Classic SF

The Unstoppable Quentin Kopp

By Jesse Hamlin

As a member of the San Francisco Ethics Commission, the always opinionated, amusingly acerbic Quentin Kopp can’t comment on city ballot measures or candidates. But he can say whatever he wants about other matters, which the famously crusty lawyer, retired Superior Court judge, former state senator and former city supervisor does with delight in his monthly column, Ruminations of a Former Citizen Supervisor, on

Portrait by Matthew Petty.

“Last month, I mentioned the self-congratulatory dedication of the Transbay Terminal, another San Francisco project years behind schedule and tens of millions of dollars more expensive than represented to taxpayers for over a decade,” Kopp wrote in September, deriding the Terminal Authority for picking up legal fees for the “wealthy builder of the sinking Millennium Tower.”

 “Ineptitude and deceit of taxpayers emblemize this sorry saga,” he concludes, noting that on September 25, “those transportation wastrels closed the bus terminal completely because of cracked beams.”
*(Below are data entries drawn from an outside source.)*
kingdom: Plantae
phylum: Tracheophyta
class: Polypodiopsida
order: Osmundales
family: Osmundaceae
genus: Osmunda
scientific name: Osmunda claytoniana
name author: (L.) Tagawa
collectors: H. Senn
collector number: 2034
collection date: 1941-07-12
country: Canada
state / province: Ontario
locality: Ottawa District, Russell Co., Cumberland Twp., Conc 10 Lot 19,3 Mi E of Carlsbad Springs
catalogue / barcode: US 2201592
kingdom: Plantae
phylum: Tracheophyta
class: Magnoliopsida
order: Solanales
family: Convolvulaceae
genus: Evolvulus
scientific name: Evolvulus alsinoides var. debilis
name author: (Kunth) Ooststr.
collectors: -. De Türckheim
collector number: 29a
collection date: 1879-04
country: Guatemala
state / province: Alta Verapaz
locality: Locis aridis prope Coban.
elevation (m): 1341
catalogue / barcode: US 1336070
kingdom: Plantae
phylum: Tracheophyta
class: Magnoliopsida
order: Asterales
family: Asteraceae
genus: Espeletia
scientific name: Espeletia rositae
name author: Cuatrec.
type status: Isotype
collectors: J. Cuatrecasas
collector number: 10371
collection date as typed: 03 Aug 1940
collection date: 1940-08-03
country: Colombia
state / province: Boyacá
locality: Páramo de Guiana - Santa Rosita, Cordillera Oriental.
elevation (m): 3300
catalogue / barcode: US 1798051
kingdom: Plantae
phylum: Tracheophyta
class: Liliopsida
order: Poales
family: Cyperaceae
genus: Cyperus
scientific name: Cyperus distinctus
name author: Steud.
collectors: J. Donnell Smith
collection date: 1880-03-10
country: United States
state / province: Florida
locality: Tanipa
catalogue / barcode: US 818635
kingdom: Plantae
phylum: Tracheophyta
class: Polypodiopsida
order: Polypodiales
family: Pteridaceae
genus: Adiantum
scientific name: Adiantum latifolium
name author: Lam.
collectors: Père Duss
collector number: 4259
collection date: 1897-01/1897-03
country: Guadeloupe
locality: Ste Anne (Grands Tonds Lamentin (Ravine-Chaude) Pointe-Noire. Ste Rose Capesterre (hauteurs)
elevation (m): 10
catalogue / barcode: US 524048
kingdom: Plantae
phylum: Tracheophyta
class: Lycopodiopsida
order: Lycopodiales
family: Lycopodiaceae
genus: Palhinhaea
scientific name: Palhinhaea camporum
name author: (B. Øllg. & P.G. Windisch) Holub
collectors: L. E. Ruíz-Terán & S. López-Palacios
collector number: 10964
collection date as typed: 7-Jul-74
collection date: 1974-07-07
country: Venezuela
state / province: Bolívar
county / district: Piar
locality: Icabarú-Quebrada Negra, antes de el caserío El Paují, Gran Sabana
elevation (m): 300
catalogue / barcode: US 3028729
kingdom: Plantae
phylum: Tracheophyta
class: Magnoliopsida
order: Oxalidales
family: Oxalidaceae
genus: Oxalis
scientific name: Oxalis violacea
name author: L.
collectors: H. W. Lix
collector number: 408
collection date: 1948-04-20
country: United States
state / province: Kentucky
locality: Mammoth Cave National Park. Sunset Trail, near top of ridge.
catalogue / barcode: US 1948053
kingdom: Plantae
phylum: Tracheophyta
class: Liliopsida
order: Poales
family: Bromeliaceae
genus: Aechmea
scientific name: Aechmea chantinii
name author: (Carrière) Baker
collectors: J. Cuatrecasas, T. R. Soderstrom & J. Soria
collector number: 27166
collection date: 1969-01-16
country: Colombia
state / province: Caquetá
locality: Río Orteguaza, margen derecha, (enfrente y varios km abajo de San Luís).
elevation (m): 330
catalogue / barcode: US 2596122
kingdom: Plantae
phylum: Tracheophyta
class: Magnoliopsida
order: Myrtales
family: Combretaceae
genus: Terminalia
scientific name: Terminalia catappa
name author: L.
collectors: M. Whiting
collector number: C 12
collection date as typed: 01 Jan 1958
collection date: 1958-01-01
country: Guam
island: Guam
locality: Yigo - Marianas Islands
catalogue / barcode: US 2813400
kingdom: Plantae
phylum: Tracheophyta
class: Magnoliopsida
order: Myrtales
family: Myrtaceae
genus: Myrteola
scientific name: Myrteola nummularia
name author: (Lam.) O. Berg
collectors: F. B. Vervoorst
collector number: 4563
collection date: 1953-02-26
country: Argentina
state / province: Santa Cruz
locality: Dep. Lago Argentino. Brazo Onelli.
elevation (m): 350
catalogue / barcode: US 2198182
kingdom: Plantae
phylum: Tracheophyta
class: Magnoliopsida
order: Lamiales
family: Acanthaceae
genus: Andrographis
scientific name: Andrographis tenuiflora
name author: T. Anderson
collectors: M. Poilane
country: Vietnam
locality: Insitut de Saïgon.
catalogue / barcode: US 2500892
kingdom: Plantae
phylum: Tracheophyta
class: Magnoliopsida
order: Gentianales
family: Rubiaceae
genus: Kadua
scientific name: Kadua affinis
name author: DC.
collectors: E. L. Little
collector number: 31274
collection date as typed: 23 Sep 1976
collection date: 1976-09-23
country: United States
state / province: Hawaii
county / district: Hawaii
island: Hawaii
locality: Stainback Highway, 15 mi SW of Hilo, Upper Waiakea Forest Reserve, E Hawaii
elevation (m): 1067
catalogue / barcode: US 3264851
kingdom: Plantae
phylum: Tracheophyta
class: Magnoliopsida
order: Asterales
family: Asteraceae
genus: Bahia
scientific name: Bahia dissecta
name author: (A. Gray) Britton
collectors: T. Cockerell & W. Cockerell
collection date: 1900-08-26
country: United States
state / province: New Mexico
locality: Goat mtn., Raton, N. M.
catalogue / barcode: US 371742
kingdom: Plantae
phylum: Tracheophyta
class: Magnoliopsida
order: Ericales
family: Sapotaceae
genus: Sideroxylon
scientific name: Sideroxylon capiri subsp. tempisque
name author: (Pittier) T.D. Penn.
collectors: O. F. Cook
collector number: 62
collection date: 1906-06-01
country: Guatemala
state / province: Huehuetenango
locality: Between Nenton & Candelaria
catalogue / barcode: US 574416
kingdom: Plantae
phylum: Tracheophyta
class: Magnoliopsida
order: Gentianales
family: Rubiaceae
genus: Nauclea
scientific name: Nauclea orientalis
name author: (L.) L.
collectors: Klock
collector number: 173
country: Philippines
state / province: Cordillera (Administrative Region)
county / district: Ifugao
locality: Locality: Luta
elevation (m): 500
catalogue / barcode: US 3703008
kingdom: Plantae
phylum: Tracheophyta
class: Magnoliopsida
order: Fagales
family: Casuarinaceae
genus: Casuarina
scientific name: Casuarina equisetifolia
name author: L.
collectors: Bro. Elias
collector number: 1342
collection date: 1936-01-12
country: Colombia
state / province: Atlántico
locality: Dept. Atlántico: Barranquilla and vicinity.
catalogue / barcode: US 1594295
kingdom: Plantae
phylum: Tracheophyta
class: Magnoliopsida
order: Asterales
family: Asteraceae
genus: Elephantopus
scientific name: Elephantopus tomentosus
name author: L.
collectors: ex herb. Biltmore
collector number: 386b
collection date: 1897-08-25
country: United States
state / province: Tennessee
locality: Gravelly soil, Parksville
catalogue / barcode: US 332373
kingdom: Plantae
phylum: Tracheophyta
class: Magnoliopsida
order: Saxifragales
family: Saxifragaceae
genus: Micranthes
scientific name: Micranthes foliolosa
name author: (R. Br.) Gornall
Kopp relishes the space to ruminate, riffing on everything from Brett Kavanaugh to high-speed rail, with timely references to H.G. Wells, Justice Louis Brandeis and H.L. Mencken. 

Energetic at age 90, Kopp is bearing down on PG&E and skewering Donald Trump Jr. “I’m busy,” he says.

 “It gives me the opportunity to vent,” explains Kopp, sitting in the lounge of the St. Francis Yacht Club, where he’s been a member for about 20 years but hasn’t been on a sailboat in at least 30. “I rarely get a letter to the editor published in the Chronicle.”

A Syracuse native who fell for San Francisco while stationed at McClellan Air Force Base near Sacramento during the Korean War, Kopp has been a colorful and consequential presence here since 1955, when the Harvard Law School grad took a job at venerable Pillsbury, Madison & Sutro. He didn’t dig corporate law and quit after three years to open his own firm in the historic Mechanics Institute building at 57 Post Street. 

Still vital and feisty at 90, Kopp is an old-school guy who remembers the address of every office and home he ever occupied and dresses in a classic Yankee style. This stormy morning he’s got on a blue blazer, khakis, rep tie, brown wingtips. His daily swim at the Olympic Club or City College keeps him fit. 

Kopp represented the conservative West Portal neighborhood as a city supervisor from 1971 to ’86, losing the 1979 mayoral race to Dianne Feinstein. Now he practices law from a small office in a medical building at 380 West Portal Avenue.

“I’m busy,” says the jurist,whose sardonic, slightly nasal tone suggests Walter Matthau. He reels off clients and nonprofit boards that occupy him.

He’s suing PG&E on behalf of people affected by last year’s Sonoma-
Napa fires, and representing a developer who’s doing a project at Millbrae BART and bidding on another one at the North Concord station. As state senator, Kopp was key to bringing BART to the airport, and he champions high-speed rail. In another lawsuit, a group of Chinese investors claim they were fleeced by “this crook in Florida,” Kopp says. “He raised $100 million, but instead of building the hotels he was supposed to, he used it for himself. I hope we’re going to be signing ’em up this week.”

As president of the Korean War Memorial Foundation, Kopp raised a lot of money for the memorial in The Presidio that was dedicated in 2016. He’s also on the boards of the First Amendment Coalition and the Jewish newspaper J

Holding his tongue about city government — “an $11 billion budget?” is all he’ll say — he speaks of the departure of Governor Jerry Brown, “who was, after all, fiscally disciplined, and who recognized the problem of pensions that will be due and owing, even if he leaves without covering them. I’m not sure Gavin Newsom cares to recognize them, because manifestly he will be running for president next year.”

Kopp has known Newsom forever. The governor-elect’s late father Bill, the poetry-loving retired California Appellate Court judge, officiated Kopp’s wedding to his second and current wife, Mara Sikaters, in their friends Judy and Brayton Wilbur’s Hillsborough backyard.

A grandfather of four, Kopp scored a victory in his recent federal suit seeking Secret Service documents showing how much it cost to protect Donald Trump Jr. on his business trip to India last February. He’s received a series of records. 

“They folded under the Freedom of Information Act,” says Kopp, who brought the suit with Joe Cochett’s firm and is seeking attorney’s fees.

“The records are redacted in large part, but we estimate from the material that’s not redacted that the cost to taxpayers for this strictly Trump Enterprise business trip was $260,000 to $480,000.” 

Unfortunately, he adds, private citizens don’t have standing in such federal cases to sue to get the money back. But the tenacious jurist has other plans. 

“I’d like to have Joe’s firm investigate business trips to Saudi Arabia by Donald Trump Jr.,” he muses. “And maybe by that Jared Kushner, too.”